Instructions for the task ▸
The word "https" occurs in some lines of the data. Return each such line.

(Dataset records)
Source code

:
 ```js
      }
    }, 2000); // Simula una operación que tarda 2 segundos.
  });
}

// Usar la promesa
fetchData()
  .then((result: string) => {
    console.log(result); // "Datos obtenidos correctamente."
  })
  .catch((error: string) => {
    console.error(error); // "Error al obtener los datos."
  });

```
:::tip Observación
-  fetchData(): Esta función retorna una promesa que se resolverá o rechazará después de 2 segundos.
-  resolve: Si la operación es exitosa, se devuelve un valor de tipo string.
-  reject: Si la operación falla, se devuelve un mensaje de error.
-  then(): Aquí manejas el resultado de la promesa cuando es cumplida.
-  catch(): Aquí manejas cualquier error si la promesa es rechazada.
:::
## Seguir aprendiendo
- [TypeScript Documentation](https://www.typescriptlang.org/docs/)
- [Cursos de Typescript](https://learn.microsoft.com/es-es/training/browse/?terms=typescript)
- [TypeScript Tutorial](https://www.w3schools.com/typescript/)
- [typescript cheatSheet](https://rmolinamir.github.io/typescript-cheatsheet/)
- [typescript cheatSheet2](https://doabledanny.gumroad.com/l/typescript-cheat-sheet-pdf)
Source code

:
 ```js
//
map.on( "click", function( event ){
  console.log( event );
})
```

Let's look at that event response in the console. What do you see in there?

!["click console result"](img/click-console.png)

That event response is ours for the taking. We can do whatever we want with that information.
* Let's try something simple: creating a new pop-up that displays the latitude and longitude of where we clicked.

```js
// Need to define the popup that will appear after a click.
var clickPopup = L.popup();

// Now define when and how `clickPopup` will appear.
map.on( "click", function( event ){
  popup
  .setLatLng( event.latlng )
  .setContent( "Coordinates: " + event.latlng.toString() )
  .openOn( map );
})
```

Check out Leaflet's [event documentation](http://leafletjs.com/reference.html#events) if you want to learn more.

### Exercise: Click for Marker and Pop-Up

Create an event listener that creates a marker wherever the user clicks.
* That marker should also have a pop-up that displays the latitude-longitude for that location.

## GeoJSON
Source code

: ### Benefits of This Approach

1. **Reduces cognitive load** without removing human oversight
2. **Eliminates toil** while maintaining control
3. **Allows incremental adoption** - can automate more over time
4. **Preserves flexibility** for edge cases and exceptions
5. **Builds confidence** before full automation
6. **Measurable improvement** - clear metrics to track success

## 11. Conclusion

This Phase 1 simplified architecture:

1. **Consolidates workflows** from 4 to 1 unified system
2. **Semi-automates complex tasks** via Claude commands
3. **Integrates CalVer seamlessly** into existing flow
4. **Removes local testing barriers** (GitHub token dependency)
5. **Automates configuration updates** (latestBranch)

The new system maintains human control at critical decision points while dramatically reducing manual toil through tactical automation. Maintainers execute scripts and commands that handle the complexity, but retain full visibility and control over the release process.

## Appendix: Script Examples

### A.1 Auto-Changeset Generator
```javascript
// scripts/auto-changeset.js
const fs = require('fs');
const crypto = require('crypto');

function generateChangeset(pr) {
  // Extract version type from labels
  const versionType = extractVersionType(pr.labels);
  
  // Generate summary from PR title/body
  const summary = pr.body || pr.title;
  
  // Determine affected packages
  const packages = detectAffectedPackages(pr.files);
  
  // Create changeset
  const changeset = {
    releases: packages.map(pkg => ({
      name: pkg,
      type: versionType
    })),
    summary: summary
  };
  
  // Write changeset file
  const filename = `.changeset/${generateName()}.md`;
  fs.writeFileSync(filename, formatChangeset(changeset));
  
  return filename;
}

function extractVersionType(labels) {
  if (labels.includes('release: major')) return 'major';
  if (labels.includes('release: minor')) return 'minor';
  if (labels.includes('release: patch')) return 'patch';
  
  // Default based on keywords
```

Written response ▸
- [TypeScript Documentation](https://www.typescriptlang.org/docs/)
- [Cursos de Typescript](https://learn.microsoft.com/es-es/training/browse/?terms=typescript)
- [TypeScript Tutorial](https://www.w3schools.com/typescript/)
- [typescript cheatSheet](https://rmolinamir.github.io/typescript-cheatsheet/)
- [typescript cheatSheet2](https://doabledanny.gumroad.com/l/typescript-cheat-sheet-pdf)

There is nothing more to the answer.